Education advocates, groups and politicians were in Albany on Wednesday to voice their displeasure with Gov. Andrew Cuomo’s executive budget’s competitive grants proposal.
The Campaign for Fiscal Equity (CFE), along with members of the New York State Black, Puerto Rican, Hispanic and Asian Legislative Caucus, held a press conference in the New York State Legislative Office Building in Albany.
The CFE publicly released a letter to the governor and the Legislature asserting that the executive budget’s proposal conflicts with the New York Court of Appeals in its landmark CFE rulings.
Last week, the Amsterdam News reported on this issue in a front-page story (see page 13 for a letter from the governor’s office attempting to raise questions about the coverage in this story).
The press conference highlighted the fact that the $2.7 billion in state school aid cuts will have damaging effects, particularly for high-need schools and schools serving large numbers of students of color.
In 2007, the governor and Legislature enacted school funding reforms as a statewide settlement with CFE, which committed to increasing classroom aid, also known as foundation aid, by $5.5 billion over four years and to prioritizing high-needs schools and districts. The groups also emphasized the need for additional school aid restoration above the $805 million.
“The 2007 foundation aid program was enacted to provide all New York students with the funds necessary for a sound, basic education as defined by the landmark CFE rulings,” said David Sciarra of the Education Law Center.
“We’re asking the Legislature to revise the executive budget by allocating increased funds to the foundation program to put the state back on track towards constitutional compliance,” he said in a statement released at the press conference.
Representatives from around the state are speaking out on the issue. Buffalo Assemblywoman Crystal D. Peoples-Stokes said that the $38 million in cuts to the Buffalo School District over the past two years have been dramatic.
“It is critical that we stop the bleeding now. $14 million in restorations is not enough-the redirection of competitive grants toward classroom aid is what is needed at a minimum to help mitigate the damage that will continue if these funds are not received,” she said.
Likewise, Assemblyman Sam Roberts of Syracuse said, “Given the tough fiscal times we are in, I feel it’s imperative that we target as much school aid as possible to high-needs schools, where it can make the most difference. We cannot allow the students in these districts to fall through the cracks.”
In Westchester, Assemblyman Gary Pretlow said that the proposed budget will cause damage to students he feels could be leaders in the state’s future. He has also pledged to work to restore funds back to the schools.
“We are all aware that our state is facing economic hardship, but the quality of our children’s education should be one of our top priorities,” he said. “Cutting cost at the expense of our school system can be detrimental to our educational programs.”
Black politicians across the city are weighing in on the issue as well. City Councilman and Education Committee Chair Robert Jackson said that the proposal will have a severe effect on New York City schools, many of which are already suffering.
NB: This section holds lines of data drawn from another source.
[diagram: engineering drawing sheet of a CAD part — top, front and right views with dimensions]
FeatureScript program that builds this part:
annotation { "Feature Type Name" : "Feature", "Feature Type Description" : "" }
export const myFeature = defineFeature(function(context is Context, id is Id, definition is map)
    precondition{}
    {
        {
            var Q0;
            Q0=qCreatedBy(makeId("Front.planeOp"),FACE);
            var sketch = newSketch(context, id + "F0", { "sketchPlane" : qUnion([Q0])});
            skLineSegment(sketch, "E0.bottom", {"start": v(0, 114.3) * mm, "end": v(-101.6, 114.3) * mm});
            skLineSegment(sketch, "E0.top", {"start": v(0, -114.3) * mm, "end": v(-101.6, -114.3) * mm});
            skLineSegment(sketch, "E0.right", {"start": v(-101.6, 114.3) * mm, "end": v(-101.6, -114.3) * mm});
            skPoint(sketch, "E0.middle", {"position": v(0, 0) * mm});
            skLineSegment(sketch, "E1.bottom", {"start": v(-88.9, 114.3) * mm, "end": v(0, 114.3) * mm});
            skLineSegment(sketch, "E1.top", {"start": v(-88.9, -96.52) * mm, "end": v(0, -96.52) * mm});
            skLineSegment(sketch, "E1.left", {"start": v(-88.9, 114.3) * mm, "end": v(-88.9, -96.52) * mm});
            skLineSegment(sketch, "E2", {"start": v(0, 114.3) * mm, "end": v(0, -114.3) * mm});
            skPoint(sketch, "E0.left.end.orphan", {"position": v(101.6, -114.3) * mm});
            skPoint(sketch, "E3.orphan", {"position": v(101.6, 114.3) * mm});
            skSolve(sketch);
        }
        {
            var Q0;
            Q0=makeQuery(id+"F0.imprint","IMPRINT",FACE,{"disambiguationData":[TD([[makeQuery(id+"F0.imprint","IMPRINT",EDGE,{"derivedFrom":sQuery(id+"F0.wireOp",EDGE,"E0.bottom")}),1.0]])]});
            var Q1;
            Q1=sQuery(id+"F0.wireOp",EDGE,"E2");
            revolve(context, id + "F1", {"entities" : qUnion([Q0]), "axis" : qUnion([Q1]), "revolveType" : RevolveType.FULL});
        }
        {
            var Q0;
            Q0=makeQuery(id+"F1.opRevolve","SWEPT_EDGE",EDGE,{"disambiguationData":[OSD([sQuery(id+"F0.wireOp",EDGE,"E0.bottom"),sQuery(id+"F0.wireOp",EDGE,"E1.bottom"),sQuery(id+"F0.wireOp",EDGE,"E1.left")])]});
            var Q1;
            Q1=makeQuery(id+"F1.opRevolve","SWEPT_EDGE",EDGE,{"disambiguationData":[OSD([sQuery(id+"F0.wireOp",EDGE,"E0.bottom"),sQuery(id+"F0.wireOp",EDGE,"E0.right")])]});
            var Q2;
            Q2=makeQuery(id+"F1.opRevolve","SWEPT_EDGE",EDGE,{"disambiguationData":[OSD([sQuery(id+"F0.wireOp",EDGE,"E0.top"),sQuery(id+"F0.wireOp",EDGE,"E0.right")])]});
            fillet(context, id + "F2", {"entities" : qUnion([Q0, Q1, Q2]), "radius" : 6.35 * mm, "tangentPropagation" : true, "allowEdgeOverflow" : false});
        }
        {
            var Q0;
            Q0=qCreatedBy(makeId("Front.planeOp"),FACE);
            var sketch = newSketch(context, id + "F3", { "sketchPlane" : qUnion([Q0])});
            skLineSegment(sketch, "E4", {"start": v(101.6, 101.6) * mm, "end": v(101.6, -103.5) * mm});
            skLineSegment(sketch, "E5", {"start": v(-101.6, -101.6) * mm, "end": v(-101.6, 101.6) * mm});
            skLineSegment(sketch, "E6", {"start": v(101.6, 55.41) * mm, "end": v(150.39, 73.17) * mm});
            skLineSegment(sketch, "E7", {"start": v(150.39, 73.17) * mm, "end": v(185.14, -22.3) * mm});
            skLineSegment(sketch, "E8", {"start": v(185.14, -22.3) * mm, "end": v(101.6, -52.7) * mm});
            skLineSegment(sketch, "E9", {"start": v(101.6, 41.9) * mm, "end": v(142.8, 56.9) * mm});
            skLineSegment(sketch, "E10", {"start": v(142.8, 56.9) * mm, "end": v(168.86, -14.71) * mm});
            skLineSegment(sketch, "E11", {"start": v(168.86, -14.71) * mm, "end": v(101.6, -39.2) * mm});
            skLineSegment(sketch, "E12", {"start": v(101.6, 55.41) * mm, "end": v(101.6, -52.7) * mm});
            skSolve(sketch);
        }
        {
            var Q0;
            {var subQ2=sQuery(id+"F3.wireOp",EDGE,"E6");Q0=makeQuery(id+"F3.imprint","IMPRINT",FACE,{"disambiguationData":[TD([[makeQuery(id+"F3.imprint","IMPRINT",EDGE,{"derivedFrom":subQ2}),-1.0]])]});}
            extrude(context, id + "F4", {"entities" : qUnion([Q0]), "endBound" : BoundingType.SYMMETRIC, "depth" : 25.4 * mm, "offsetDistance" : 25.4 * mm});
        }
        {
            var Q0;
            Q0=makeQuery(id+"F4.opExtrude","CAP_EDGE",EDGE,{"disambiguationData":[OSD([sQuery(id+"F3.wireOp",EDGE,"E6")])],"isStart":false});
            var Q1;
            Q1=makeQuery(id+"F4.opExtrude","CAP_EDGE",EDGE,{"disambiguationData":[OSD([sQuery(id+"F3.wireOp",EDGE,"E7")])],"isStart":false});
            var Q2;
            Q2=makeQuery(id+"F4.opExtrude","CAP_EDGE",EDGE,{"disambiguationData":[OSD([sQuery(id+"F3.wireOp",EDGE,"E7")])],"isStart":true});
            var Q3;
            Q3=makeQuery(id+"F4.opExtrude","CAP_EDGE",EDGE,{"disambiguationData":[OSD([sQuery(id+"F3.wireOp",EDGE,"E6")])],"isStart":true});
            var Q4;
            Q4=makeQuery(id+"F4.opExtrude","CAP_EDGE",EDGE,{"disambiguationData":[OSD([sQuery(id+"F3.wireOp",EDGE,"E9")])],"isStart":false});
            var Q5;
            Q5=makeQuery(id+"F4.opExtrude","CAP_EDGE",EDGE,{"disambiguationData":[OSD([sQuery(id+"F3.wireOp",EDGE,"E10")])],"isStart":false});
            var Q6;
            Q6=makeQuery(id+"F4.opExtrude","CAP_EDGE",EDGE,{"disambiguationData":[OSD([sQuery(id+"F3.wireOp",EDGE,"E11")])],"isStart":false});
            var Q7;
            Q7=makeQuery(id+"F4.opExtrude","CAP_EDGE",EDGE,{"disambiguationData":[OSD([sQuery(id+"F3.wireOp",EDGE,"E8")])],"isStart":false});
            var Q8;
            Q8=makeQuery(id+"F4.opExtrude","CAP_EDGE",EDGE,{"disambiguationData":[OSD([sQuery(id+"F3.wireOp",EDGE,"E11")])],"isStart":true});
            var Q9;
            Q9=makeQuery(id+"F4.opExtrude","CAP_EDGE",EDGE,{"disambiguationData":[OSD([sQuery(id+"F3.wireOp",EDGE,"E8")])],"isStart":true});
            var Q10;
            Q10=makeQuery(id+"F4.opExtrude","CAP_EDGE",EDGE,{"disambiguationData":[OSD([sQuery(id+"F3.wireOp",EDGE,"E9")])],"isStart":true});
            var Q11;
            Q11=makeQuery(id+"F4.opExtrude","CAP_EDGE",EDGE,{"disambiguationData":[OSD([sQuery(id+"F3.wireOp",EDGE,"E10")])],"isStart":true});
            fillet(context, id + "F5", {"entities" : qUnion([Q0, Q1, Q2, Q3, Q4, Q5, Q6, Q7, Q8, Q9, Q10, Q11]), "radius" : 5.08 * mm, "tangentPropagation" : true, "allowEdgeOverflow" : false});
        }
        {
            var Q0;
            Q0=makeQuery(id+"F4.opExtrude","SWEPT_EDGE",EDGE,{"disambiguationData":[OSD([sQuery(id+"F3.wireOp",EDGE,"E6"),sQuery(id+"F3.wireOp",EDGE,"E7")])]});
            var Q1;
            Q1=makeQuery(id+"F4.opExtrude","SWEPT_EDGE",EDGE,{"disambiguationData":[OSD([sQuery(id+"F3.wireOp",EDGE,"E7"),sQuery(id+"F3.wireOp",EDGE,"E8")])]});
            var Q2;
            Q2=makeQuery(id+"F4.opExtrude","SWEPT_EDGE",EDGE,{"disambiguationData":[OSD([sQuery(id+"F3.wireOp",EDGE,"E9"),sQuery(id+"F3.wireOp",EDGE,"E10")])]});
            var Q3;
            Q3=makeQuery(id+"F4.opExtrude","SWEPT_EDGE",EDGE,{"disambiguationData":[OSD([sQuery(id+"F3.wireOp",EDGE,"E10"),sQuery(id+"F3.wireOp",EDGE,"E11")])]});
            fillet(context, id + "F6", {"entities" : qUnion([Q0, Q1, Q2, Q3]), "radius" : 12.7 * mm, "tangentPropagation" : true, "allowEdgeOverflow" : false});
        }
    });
“With increasing class sizes, dismal graduation rates for Black and Latino students and dwindling resources in our classrooms, funding our children’s right to a quality education continues to take a backseat in the state budget,” he said. “We cannot afford to continue to sit by while the opportunity to compete in tomorrow’s global economy slips through our children’s fingers.”
Assemblywoman Barbara M. Clark, who currently chairs the education committee of the Black, Puerto Rican, Hispanic and Asian State Legislative Caucus, said, “Every moment lost due to inaction is time that will never be recovered at the detriment of our kids.
“How much more loss and damage can our kids sustain?” she asked. “We fought the legal battle for 13 long years and won. We need to honor the Court of Appeals’ decision and fund our children’s public education, which is the only way it will be fair and equitable.”
State Sen. Malcolm Smith, who represents Southeast Queens, said that schools in his district will be affected as well and that the children should come first.
“In these challenging economic times, we as a state need to be very careful and deliberate spending cuts that are made to ensure that vital areas are not adversely impacted,” he said. “The future of our state is dependent upon the success of our educational system, and we need to take very seriously our commitment to our children.”
In Harlem, State Sen. Bill Perkins said that lobbyists’ promises to look out for city students are not coming through on this issue. He believes that funding schools in a competitive framework, rather than a need-based framework, turns the state government back on city students and parents.
“Such a policy will only further widen educational disparities that currently exist between schools, and I think a good lobbyist is smart enough to know that fact,” Perkins said. “Instead of playing Russian roulette by way of competitive grants with school aid, which inevitably means that children will lose, we must get back on track with CFE.”